◆ **EXERCISE AIM**: Copy the lines in the first block below exactly, starting at the line that contains "Финансирано образование" and ending after the line that contains "La Dirección de Asuntos Jurídicos, a". Leave the pictures out of your copy.

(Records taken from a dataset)
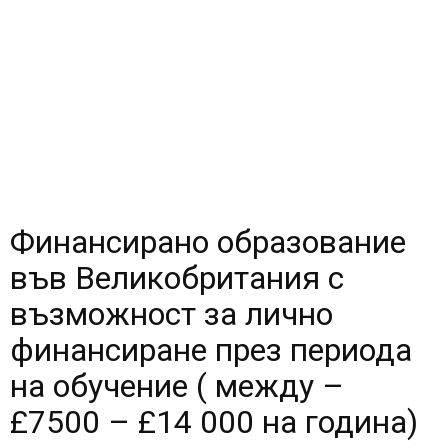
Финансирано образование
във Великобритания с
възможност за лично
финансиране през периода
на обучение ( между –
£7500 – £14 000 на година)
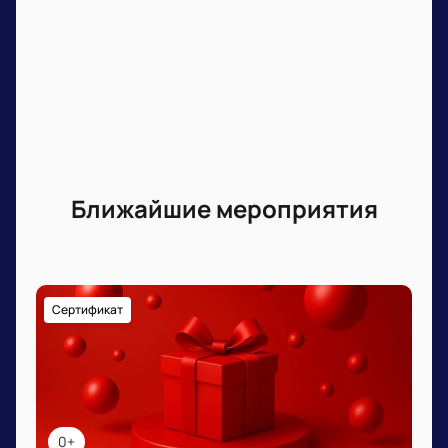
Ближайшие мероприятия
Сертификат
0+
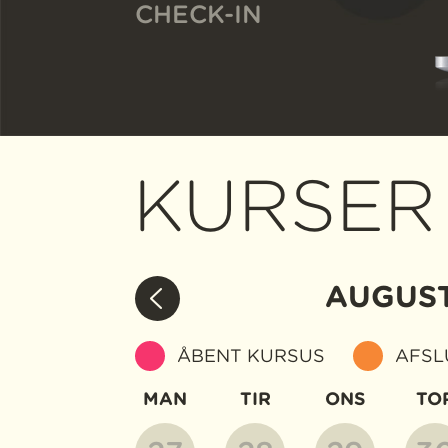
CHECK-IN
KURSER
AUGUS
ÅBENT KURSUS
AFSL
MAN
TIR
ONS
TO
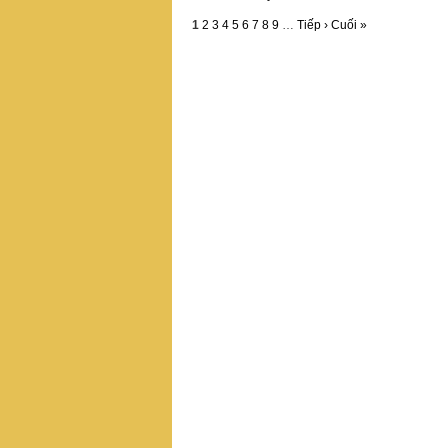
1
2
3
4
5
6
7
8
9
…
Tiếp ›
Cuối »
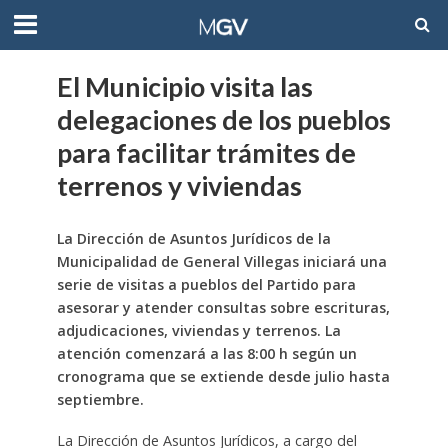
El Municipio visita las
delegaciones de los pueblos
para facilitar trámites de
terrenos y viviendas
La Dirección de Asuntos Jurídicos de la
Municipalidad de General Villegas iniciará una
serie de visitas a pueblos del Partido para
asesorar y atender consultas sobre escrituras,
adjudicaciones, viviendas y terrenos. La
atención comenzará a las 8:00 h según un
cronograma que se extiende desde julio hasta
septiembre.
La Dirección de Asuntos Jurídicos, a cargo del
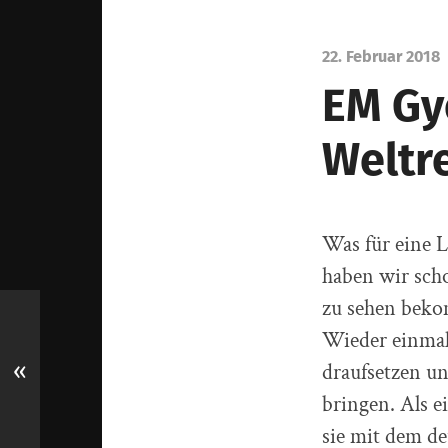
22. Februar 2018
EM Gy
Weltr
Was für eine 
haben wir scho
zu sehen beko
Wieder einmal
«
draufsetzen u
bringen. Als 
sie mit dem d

---

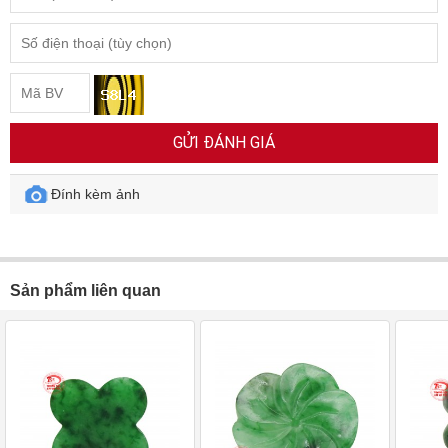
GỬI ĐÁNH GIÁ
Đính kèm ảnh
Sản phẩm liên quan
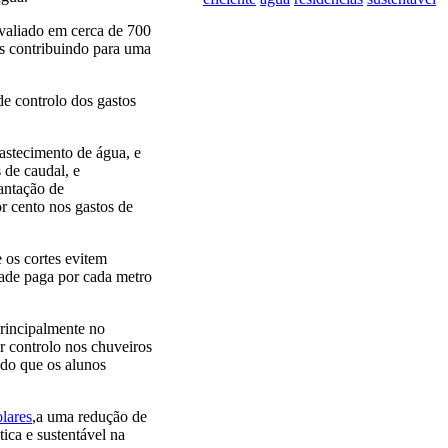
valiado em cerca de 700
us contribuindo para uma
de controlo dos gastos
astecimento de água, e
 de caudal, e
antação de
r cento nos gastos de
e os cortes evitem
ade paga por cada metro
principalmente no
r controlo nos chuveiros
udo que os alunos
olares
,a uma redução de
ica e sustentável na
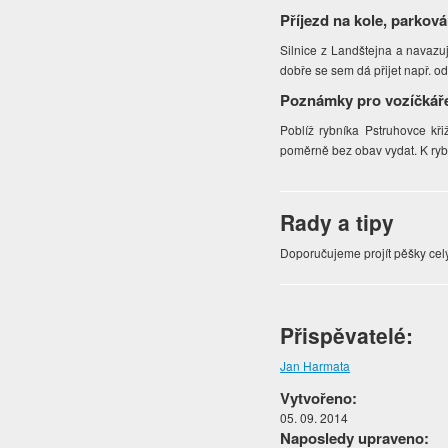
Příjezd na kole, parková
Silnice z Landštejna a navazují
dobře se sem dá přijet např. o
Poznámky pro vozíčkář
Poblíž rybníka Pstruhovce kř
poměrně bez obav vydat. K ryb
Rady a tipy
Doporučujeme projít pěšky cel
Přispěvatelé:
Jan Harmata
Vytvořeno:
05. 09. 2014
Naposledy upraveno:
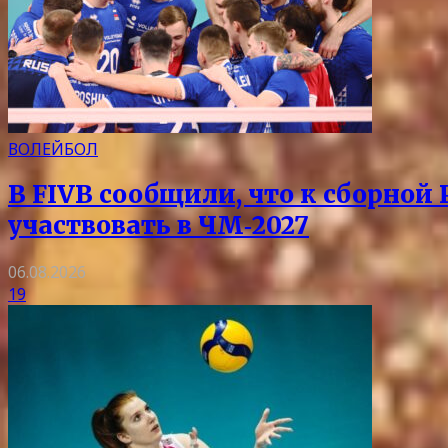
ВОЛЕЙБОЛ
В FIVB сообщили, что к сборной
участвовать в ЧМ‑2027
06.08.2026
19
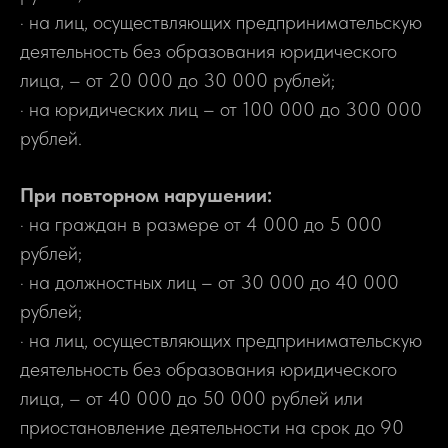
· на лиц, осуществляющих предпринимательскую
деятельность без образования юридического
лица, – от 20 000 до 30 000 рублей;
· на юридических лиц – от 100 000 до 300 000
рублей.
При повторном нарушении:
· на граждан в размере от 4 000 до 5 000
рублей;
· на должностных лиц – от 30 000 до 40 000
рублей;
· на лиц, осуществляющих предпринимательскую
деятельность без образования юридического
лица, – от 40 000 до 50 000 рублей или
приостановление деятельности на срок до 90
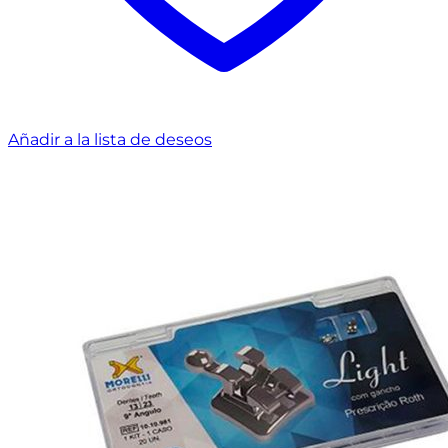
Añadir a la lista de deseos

◆ **RESULT BELOW**:
Финансирано образование
във Великобритания с
възможност за лично
финансиране през периода
на обучение ( между –
£7500 – £14 000 на година)
Ближайшие мероприятия
Сертификат
0+
CHECK-IN
KURSER
AUGUS
ÅBENT KURSUS
AFSL
MAN
TIR
ONS
TO
1
2
3
4
5
6
7
8
9
…
Tiếp ›
Cuối »
El Municipio visita las
delegaciones de los pueblos
para facilitar trámites de
terrenos y viviendas
La Dirección de Asuntos Jurídicos de la
Municipalidad de General Villegas iniciará una
serie de visitas a pueblos del Partido para
asesorar y atender consultas sobre escrituras,
adjudicaciones, viviendas y terrenos. La
atención comenzará a las 8:00 h según un
cronograma que se extiende desde julio hasta
septiembre.
La Dirección de Asuntos Jurídicos, a cargo del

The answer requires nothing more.